By Mana Hosseini

Not long after Romina Yousefi moved to Canada from Iran, she decided to grab a coffee with a co-worker. A few minutes into the conversation, before Romina could even take a sip of her coffee, the co-worker abruptly asked, “Oh, where are you from?” 

Romina was shocked. Had she said something wrong? Where did that question come from? It filled her with shame and embarrassment. “He only asked that because I have an accent,” she thought. If only her parents had moved here when she was younger. If only she had gotten a chance to grow up here, to sound natural, to be normal.

The need to belong is a natural desire, especially when you don’t. This is a shared struggle most, if not all, Middle Eastern immigrants face in Canada. Canada claims to be a multicultural haven for immigrants, yet Middle Eastern immigrants feel pressured to assimilate to Western culture in order to find some acceptance within Canadian society. As a result, many struggle with their identities and sense of belonging. It is never easy to be an immigrant, not even in a land that defines itself by its immigrant population. 

In 2021, more than 400,000 immigrants received their Canadian permanent residency, and nearly 40 per cent of them were from the Middle East, according to CIC News

Marshia Akbar, a researcher on the economic and social integration of migrants in Canada, says although immigrants are grateful to find a new home, it comes at a cost. Canada is built on the foundation of colonization and racism. “The Canadian immigration policy has always been racist,” Akbar says, noting that until the late 1960s, non-European individuals were not allowed to migrate to Canada. 

Ukrainian refugees are being welcomed into European countries that were previously hostile towards Middle Eastern refugees, CBC News reports. Recent news coverage of the Ukraine invasion has compared Ukrainian and Middle Eastern refugees to prove that Ukrainians are eligible to enter European countries, arguing that Ukrainians look like themselves.

“These are Christians. They’re white. They’re very similar [to us],” said Kelly Cobiella, NBC News reporter. Although Canada’s immigration policy changed decades ago and welcomed Middle Eastern immigrants, many newcomers are still subjected to racism. 



Baran M. Hosseini, who immigrated to Canada from Iran almost 10 years ago, blames Western media for the negative stereotypes associated with Middle Eastern people. “There is not much media coverage, and if there is, it’s always about terrorism and not anything good,” she says. Middle Eastern immigrants are directly affected by negative portrayals which determine how they are treated and viewed by Canadians. 

Hosseini adds that Canadian society puts a lot of emphasis on people’s skin colour and ethnicity, and pressures immigrants to identify with distinct groups of society based on the two. “When I was in Iran, I never thought I had to fit in a mold or identify as something specific,” she says. But when she came to Canada, Hosseini was forced to identify where she fit in. “If I say I’m white, nothing about white culture resonates with me. If I say I’m brown, I don’t look brown. I can be white-passing.” As a result, Hosseini continues to struggle with her identity and has given up trying to find an answer. “That’s how I cope with it, but it doesn’t mean I’m past that confusion,” she says. “I think it will always be with me.”

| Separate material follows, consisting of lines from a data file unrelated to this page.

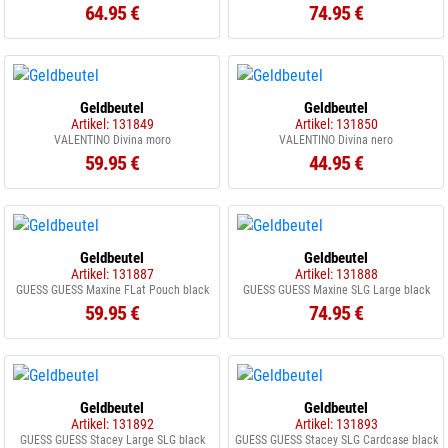
64.95 €
74.95 €
Geldbeutel
Geldbeutel
Artikel: 131849
Artikel: 131850
VALENTINO Divina moro
VALENTINO Divina nero
59.95 €
44.95 €
Geldbeutel
Geldbeutel
Artikel: 131887
Artikel: 131888
GUESS GUESS Maxine FLat Pouch black
GUESS GUESS Maxine SLG Large black
59.95 €
74.95 €
Geldbeutel
Geldbeutel
Artikel: 131892
Artikel: 131893
GUESS GUESS Stacey Large SLG black
GUESS GUESS Stacey SLG Cardcase black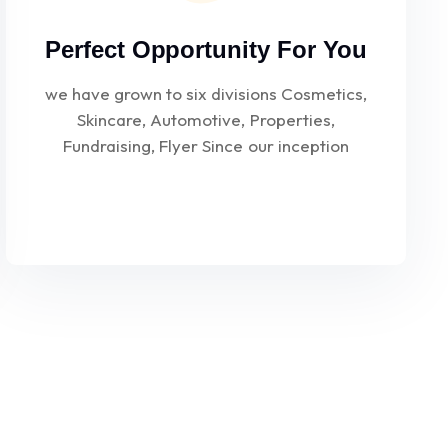
Perfect Opportunity For You
we have grown to six divisions Cosmetics,
Skincare, Automotive, Properties,
Fundraising, Flyer Since our inception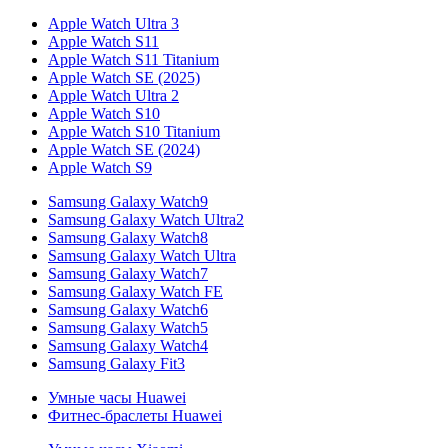
Apple Watch Ultra 3
Apple Watch S11
Apple Watch S11 Titanium
Apple Watch SE (2025)
Apple Watch Ultra 2
Apple Watch S10
Apple Watch S10 Titanium
Apple Watch SE (2024)
Apple Watch S9
Samsung Galaxy Watch9
Samsung Galaxy Watch Ultra2
Samsung Galaxy Watch8
Samsung Galaxy Watch Ultra
Samsung Galaxy Watch7
Samsung Galaxy Watch FE
Samsung Galaxy Watch6
Samsung Galaxy Watch5
Samsung Galaxy Watch4
Samsung Galaxy Fit3
Умные часы Huawei
Фитнес-браслеты Huawei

“Canada has provided [immigrants] with so much that they don’t have a reason to complain about the loss of identity.”

Almira Siddiqui

Almira Siddiqui has also had a difficult time discovering where she fits in. Growing up in Canada, Siddiqui’s Pakistani heritage was often ignored and rarely discussed in her household. Siddiqui’s mother had “completely assimilated to Canadian culture” and rejected her own. That mindset was passed on to Siddiqui and played a prominent role in shaping her identity. “When I was growing up, I didn’t like to be associated with Pakistan at all,” she says. “People would call me ‘coconut’ and ‘white-washed,’ and I prided myself on that.” 

Siddiqui eventually moved past that mindset when she attended a Muslim school and learned more about her culture and her people. Although Siddiqui still has trouble connecting with her roots, she now has “a more balanced identity” compared to when she was a child. 

Siddiqui explains her journey of connecting with her Pakistani culture

Akbar insists that the need to be validated and accepted within Canadian society is not the only reason behind cultural assimilation. Newcomers must find financial stability to survive, something that can only be achieved through a job. However, it is not easy to find a job as an immigrant due to cultural and language barriers. Therefore, immigrants are forced to look and act like a “Canadian” to break down those barriers. 

The struggles and confusions that come with immigration are quite common in Middle Eastern communities — yet anyone rarely talks about them. Siddiqui has a theory as to why. “Canada has provided [immigrants] with so much that they don’t have a reason to complain about the loss of identity,” Siddiqui says, noting that this loss seems like “a small price to pay” for the new lives immigrants have been given. 

Even after 14 years of living in Canada, Akbar still struggles, because being an immigrant will never become easier — what becomes easier is dealing with the challenges of immigration.

“It’s not that with time the challenges disappear,” Akbar emphasizes, “challenges will always be there.” 

Baran M. Hosseini has no relation with the writer.